* TASK GOAL *
Render the rows below, from the line with "The 02 series" up to and including the line with "What is the difference", as a numbered list, skipping blank lines and leaving out the pictures.
(Beginning of DATASET EXCERPTS)
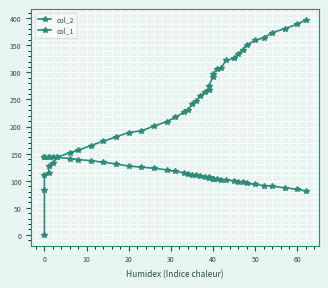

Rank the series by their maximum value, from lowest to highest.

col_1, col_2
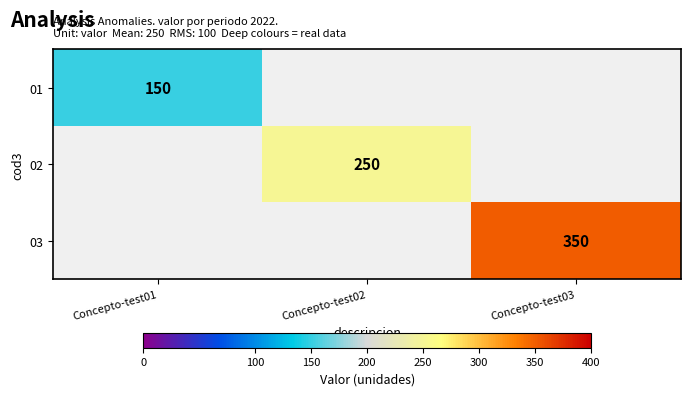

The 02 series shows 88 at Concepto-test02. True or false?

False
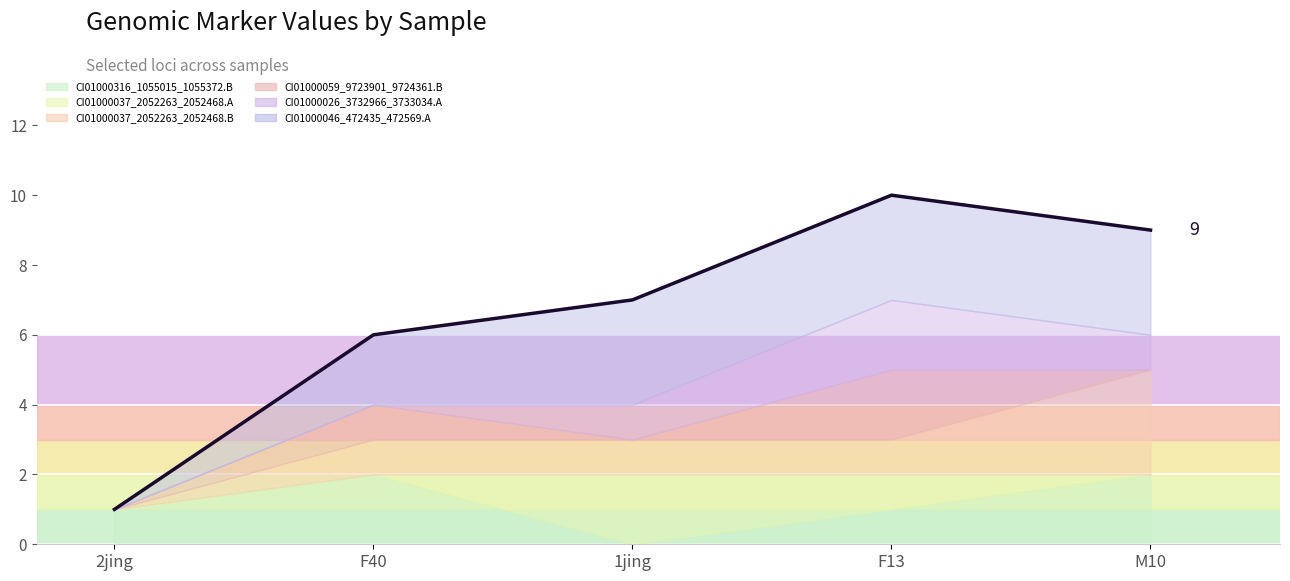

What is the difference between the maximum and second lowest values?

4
(End of DATASET EXCERPTS)
(Beginning of DATASET EXCERPTS)
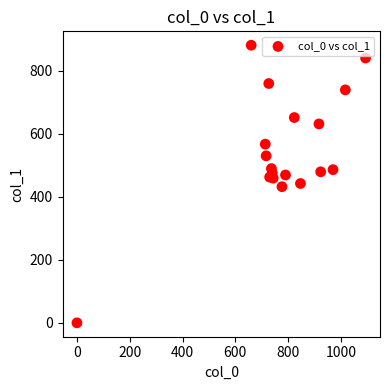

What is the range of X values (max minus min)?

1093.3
(End of DATASET EXCERPTS)
* EXERCISE OUTPUT *
1. The 02 series shows 88 at Concepto-test02. True or false?
2. False
3. What is the difference between the maximum and second lowest values?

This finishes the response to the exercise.